洗足学園音楽大学 シルバーマウンテン・eキューブが完成しました。設計はk/o design studio (主宰:押野見邦英) とKAJIMA DESIGN です。
この計画は、リハーサル室を3層に積み重ねたシルバーマウンテン(スタジオ棟)と、学生サービス・教員ラウンジ・その他管理部門を5層にまとめたeキューブ(事務棟)で構成されています。
シルバーマウンテンは、滑らかにカーブするボリュームに銀鱗のようなステンレス板をまとい、これと対をなすeキューブは、矩形の量塊に赤いタイルを貼った硬質な表現となっています。アラップは、シルバーマウンテンについて、計画段階から施工に至るまで包括的なファサードエンジニアリングを提供しました。
パラメトリックモデリングにより形態を最適化
シルバーマウンテンの意匠が目指したのは、自由曲面によって作り出された有機的な形態です。一方で、機能上必要となるボリュームを確保し、法規上の建築制限をクリアすることも求められました。これらの異なる要求を満たす最適な形態を生み出すために、新たに導入されたのは“パラメトリックモデリング”という手法です。パラメータによって5本の走査曲線を制御し、三次元曲面を生成するこのモデリング手法は、さまざまな条件に応じて形態を微調整し、最適な形態を導くことを可能にしました。
ダイナミック・リラクゼーション手法に基づく外装計画
もう一つの大きな課題となったのは、ステンレス板の一文字葺で構成する外装の割付でした。製作、施工を効率的に行うためには、特殊形状パネルを減らし、できるだけ多くの単純で同じ寸法のパネルを割り付ける必要があります。そこで、ケーブルや膜構造の形状定義に用いられる“ダイナミック・リラクゼーション”と呼ばれるアルゴリズムを用いた検討を行いました。パネルの目地をケーブルに見立て、繰り返し動的解析を行った結果、特殊形状パネルを最小限にして、約9割を長方形パネルで構成することができました。これにより、施工性も担保した上で、自然界の銀鱗のような有機的なパネルパターンを実現しています。
輝度解析による視環境の検証
ステンレス板で覆われた自由曲面は、日射を思わぬ方向に反射させるため、大学の学生や近隣住民への影響が懸念されました。建物表面の輝度分布を解析し、反射光によるグレアの検証を行った結果、反射率の低い表面仕上げであれば、不快なグレアが抑制され、許容範囲内に収まることが明らかになりました。葺き材はこの結果に基づき、選定されています。

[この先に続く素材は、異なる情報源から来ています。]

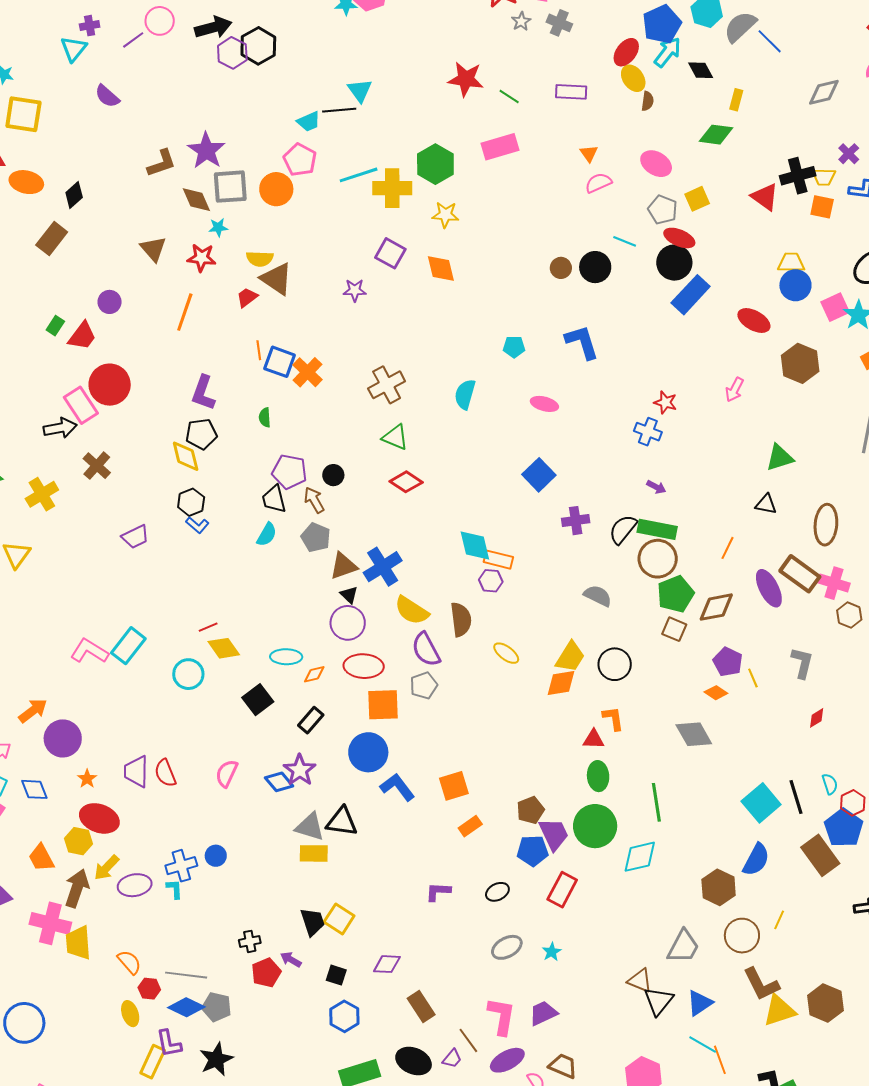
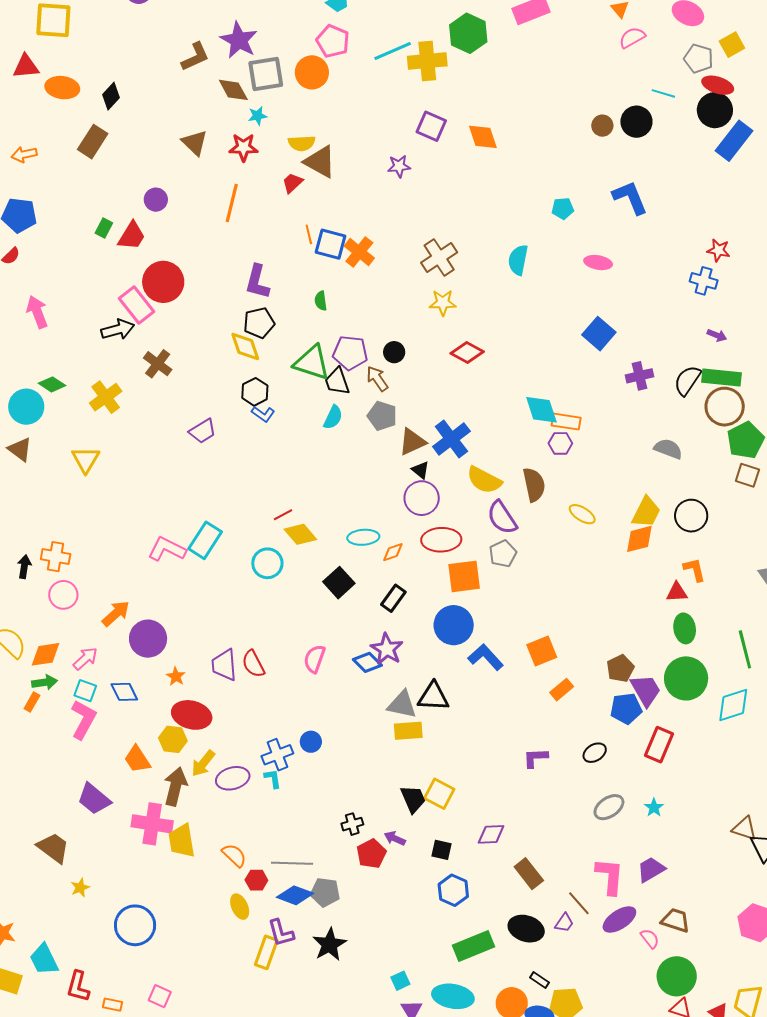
yellow star: (445, 215) -> (443, 303), moved
green triangle: (395, 437) -> (312, 363), moved, size x1.4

施工段階のジオメトリック・エンジニアリング・サポート
アラップは、施工精度の管理においても、技術サポートを行いました。ダイナミック・リラクゼーション理論によって最適化したパネル割付を実現するためには、下地となるコンクリート躯体は正確に施工されていなければなりません。施工者は、レーザーで鉄筋にマーキングを施し、その位置を計測することで形の管理を行っていました。私たちは、この実測データを3Dモデルに取り込み、計画位置からの誤差を分析、誤差の数値データとともにモデル上に可視化した情報を提供しました。この情報をもとにモルタルの厚みが調整され、高い精度のコンクリート躯体が実現したのです。